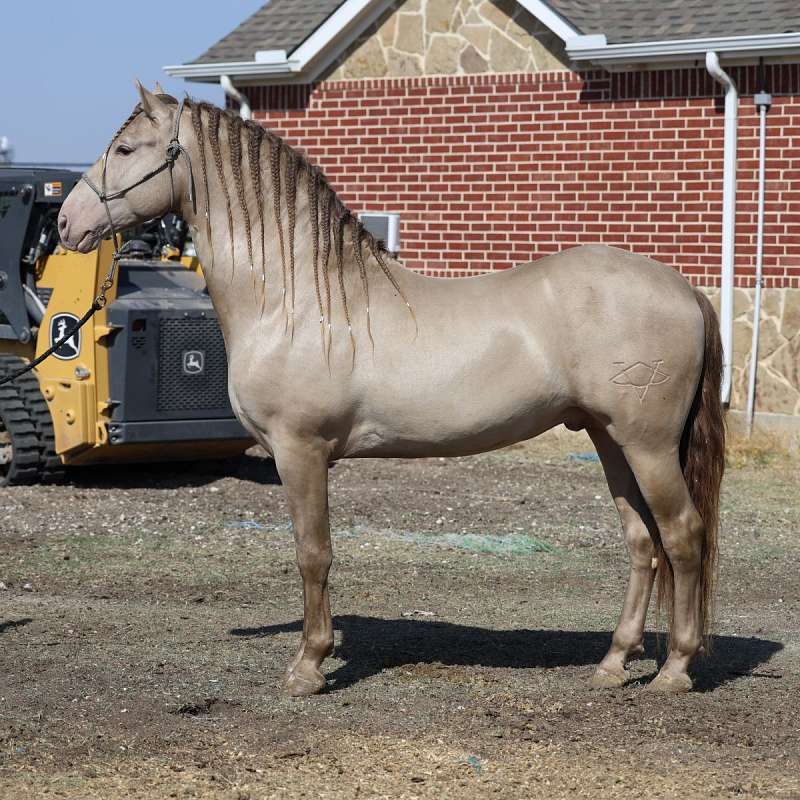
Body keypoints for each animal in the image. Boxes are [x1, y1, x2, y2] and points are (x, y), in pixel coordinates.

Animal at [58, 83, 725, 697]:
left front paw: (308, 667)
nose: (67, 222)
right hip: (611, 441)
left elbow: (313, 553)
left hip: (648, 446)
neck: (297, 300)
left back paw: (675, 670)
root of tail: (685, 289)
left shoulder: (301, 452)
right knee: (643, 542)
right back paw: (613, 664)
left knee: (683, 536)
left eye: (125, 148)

..............................

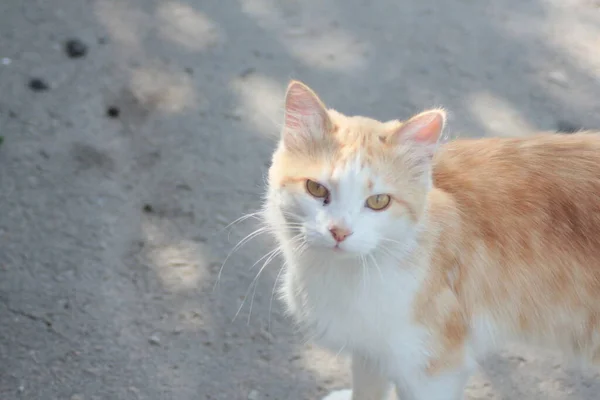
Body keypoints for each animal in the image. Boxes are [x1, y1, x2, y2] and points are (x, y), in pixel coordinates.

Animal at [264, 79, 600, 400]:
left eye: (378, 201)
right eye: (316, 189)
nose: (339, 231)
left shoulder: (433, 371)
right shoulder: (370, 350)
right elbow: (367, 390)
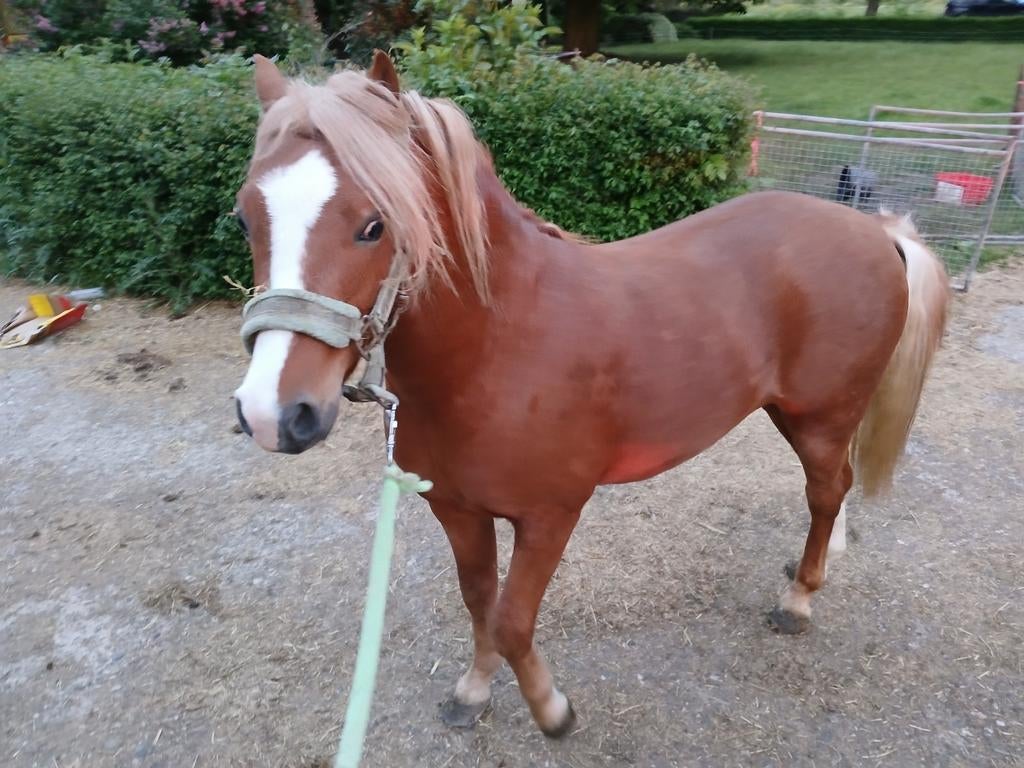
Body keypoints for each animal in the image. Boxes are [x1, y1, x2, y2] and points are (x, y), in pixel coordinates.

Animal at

..............................

Whenever a line in the entries above includes the word "shoulder", pull that line out.

left shoulder: (301, 452)
left shoulder: (433, 371)
right shoulder: (370, 350)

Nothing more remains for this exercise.